* _Zitierter Textauszug_
* * * *

Loske: Wir können einen Nenner finden

Moderation: Hanns Ostermann · 25.02.2008
Bremens Umweltsenator Reinhard Loske (Grüne) hat sich für die Bildung einer schwarz-grünen Koalition in Hamburg ausgesprochen. Man könne mit der CDU "in gesellschaftspolitischen Fragen einen gemeinsamen Nenner finden", sagte Loske. Er schränkte jedoch ein: "Da sind einige Nüsse zu knacken, wenn man zusammenkommen will."
Hanns Ostermann: Es sind schwierige politische Zeiten. Das zeigt das Hamburger Wahlergebnis. Probleme haben nicht nur die großen, sondern auch die kleinen Parteien. Das bekamen in Hamburg die Grünen zu spüren. 2004 konnten sie sich noch über 12,3 Prozent der Stimmen freuen; diesmal müssen sie sich mit 9,5 Prozent begnügen. Wie in Hessen bröckelt das Fundament – so hat es den Anschein – und wie dort reicht es nicht für die Traumhochzeit, für eine rot-grüne Koalition zu kämpfen. Wohin geht der Weg der Partei? – Darüber möchte ich mit Reinhard Loske von den Bündnis-Grünen sprechen. Er ist in Bremen Senator für Umwelt, Bau, Verkehr und Europa. Guten Morgen Herr Loske!

* * * *

* _Angezeigte Informationen_
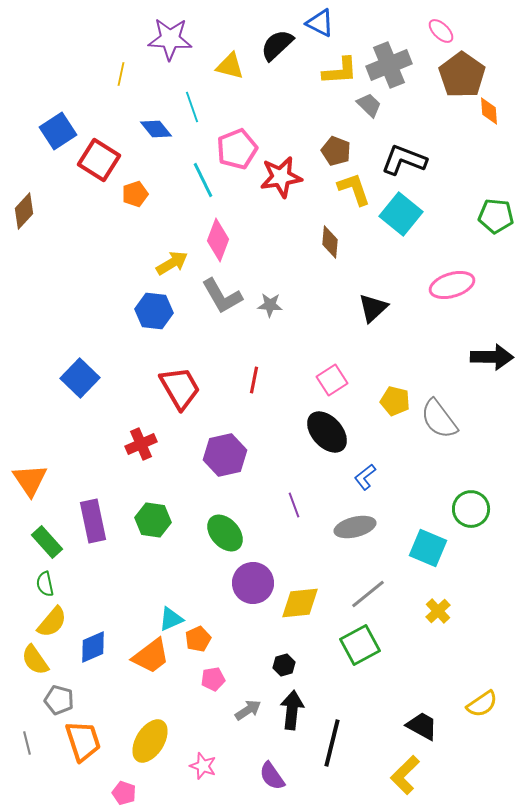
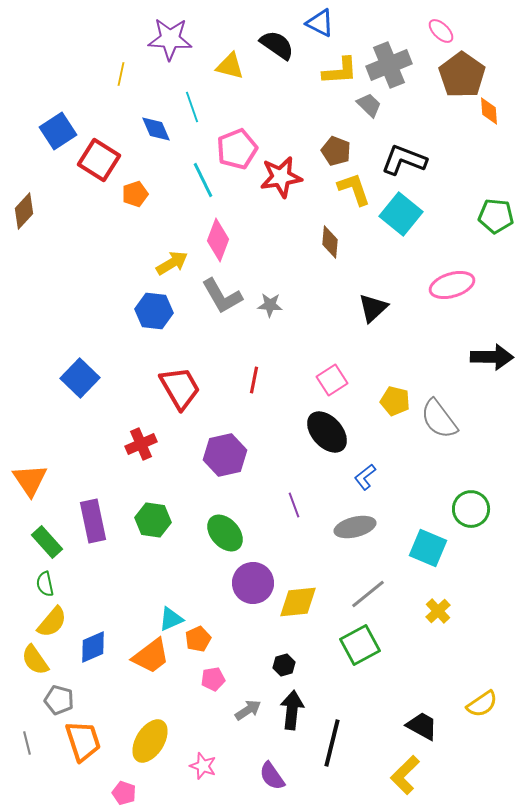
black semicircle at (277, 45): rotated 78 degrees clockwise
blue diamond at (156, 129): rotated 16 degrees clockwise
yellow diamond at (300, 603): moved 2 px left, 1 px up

* * * *

* _Aufgabenstellung 1_
Kopieren Sie aus dem Textauszug wortgetreu die Passage von "Hanns Ostermann: Es" bis einschließlich "Morgen Herr Loske!".
* _Aufgabenstellung 2_
Welchen Stimmenanteil erzielten die Grünen laut Textauszug bei der aktuellen Wahl in Hamburg?
Maßgeblich ist ausschließlich der Textauszug.

* _Musterlösung 1_
Hanns Ostermann: Es sind schwierige politische Zeiten. Das zeigt das Hamburger Wahlergebnis. Probleme haben nicht nur die großen, sondern auch die kleinen Parteien. Das bekamen in Hamburg die Grünen zu spüren. 2004 konnten sie sich noch über 12,3 Prozent der Stimmen freuen; diesmal müssen sie sich mit 9,5 Prozent begnügen. Wie in Hessen bröckelt das Fundament – so hat es den Anschein – und wie dort reicht es nicht für die Traumhochzeit, für eine rot-grüne Koalition zu kämpfen. Wohin geht der Weg der Partei? – Darüber möchte ich mit Reinhard Loske von den Bündnis-Grünen sprechen. Er ist in Bremen Senator für Umwelt, Bau, Verkehr und Europa. Guten Morgen Herr Loske!

* _Musterlösung 2_
9,5 Prozent der Stimmen.